Problem to solve -
Return all the data below as it stands, minus the pictures.

Dataset content -
────────────────

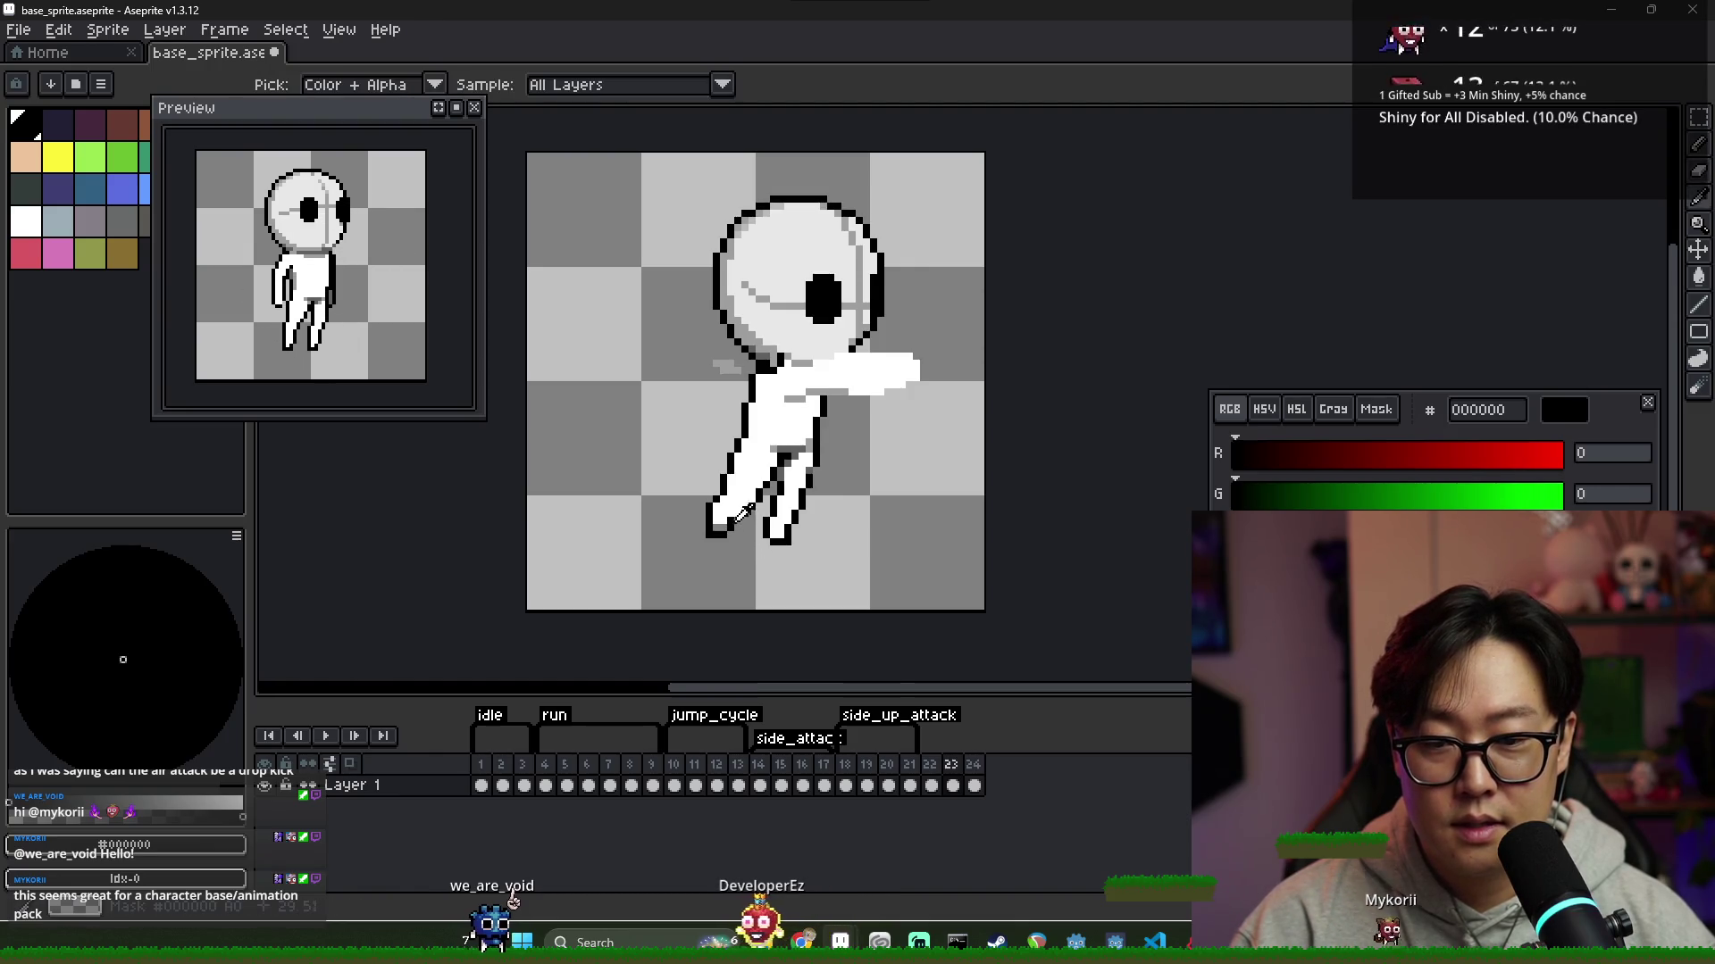
pyautogui.press('x')
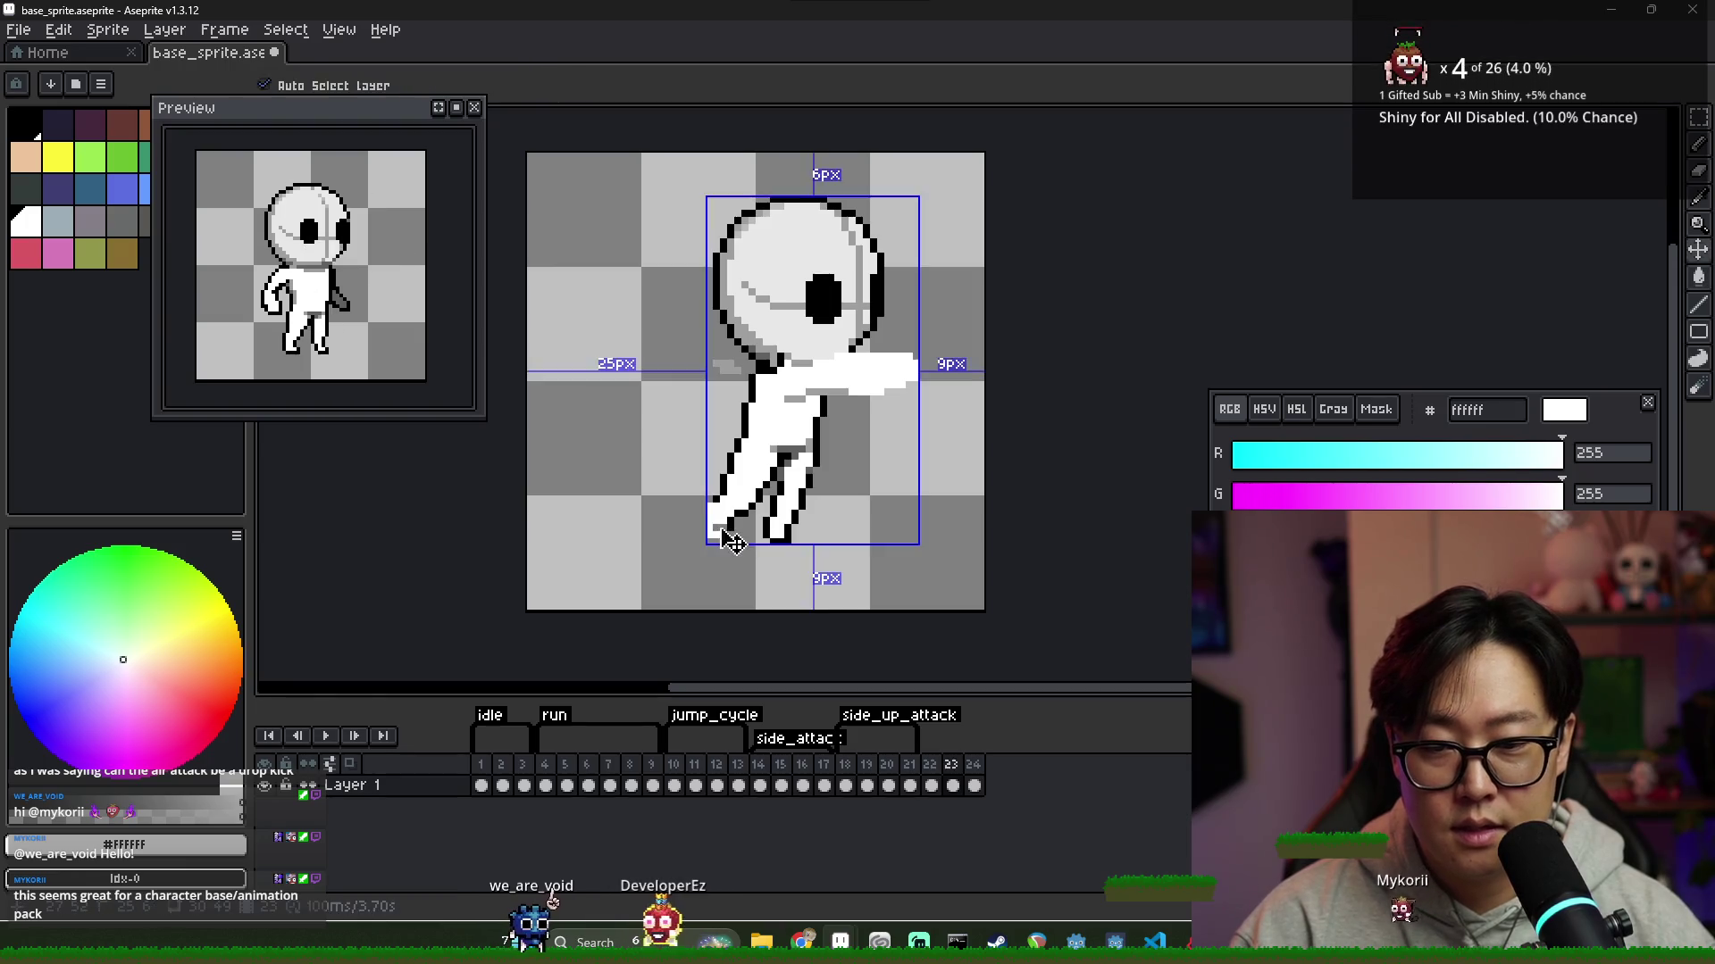
# Compare frames 23 and 24, then marquee-select the legs region on frame 23
pyautogui.scroll(-1, 853, 487)
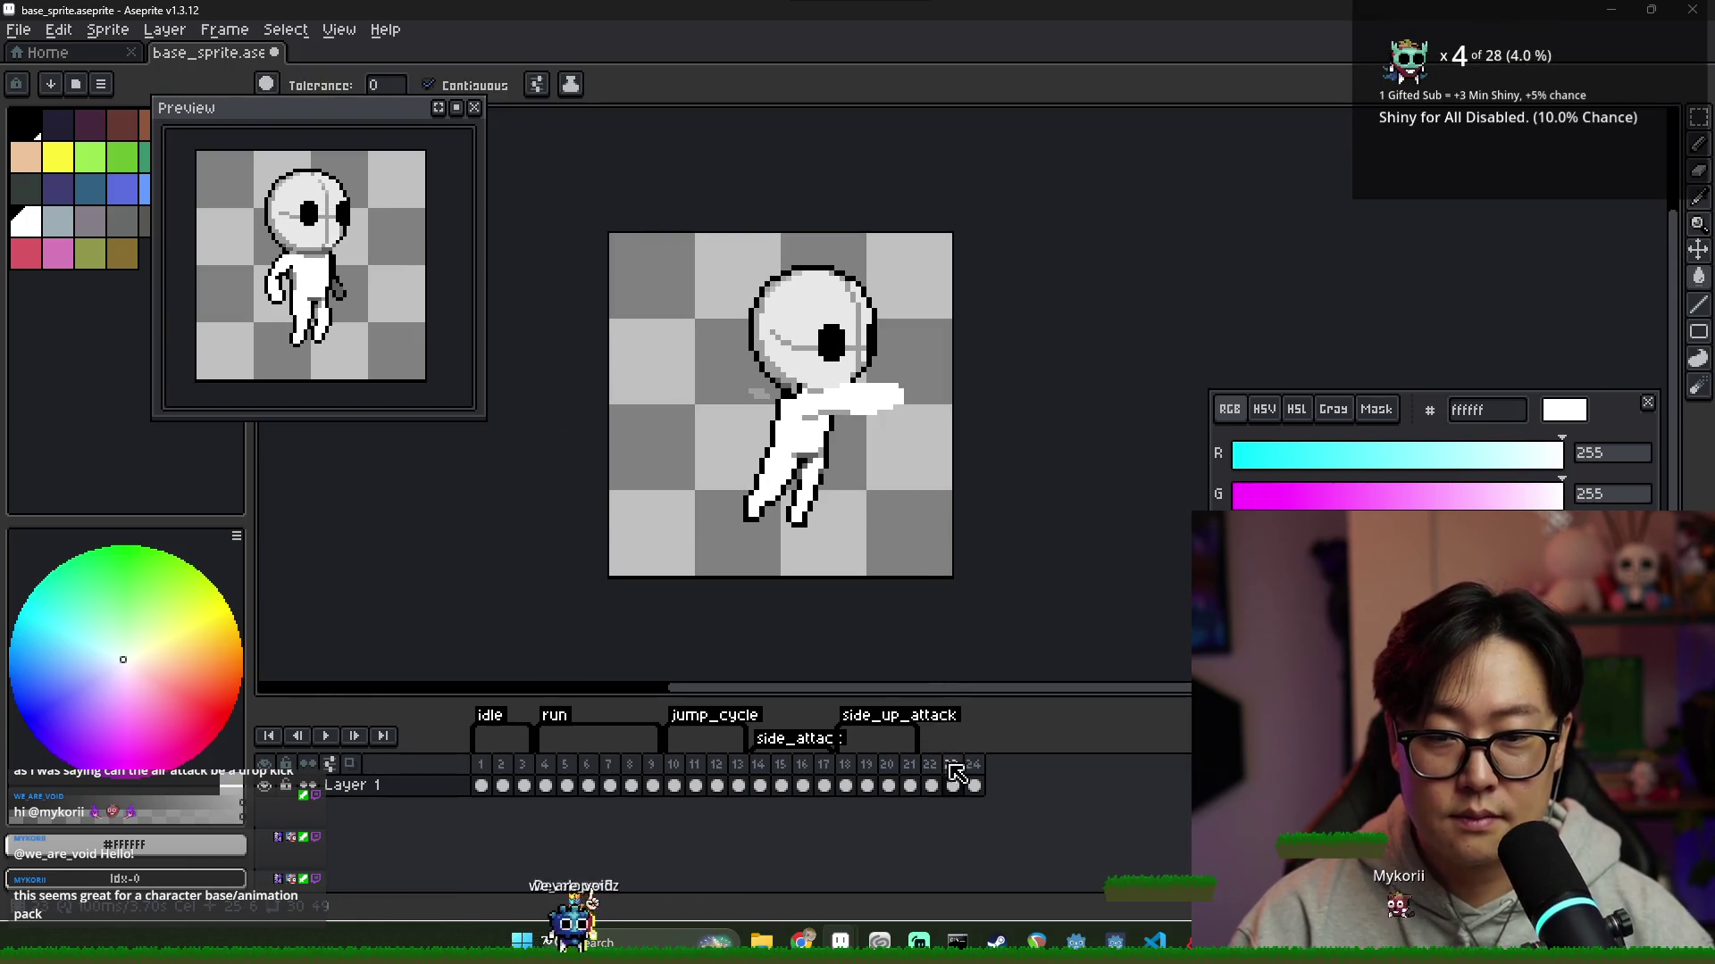
pyautogui.click(974, 785)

────────────────

Written answer -
pyautogui.press('x')
# Compare frames 23 and 24, then marquee-select the legs region on frame 23
pyautogui.scroll(-1, 853, 487)
pyautogui.click(974, 785)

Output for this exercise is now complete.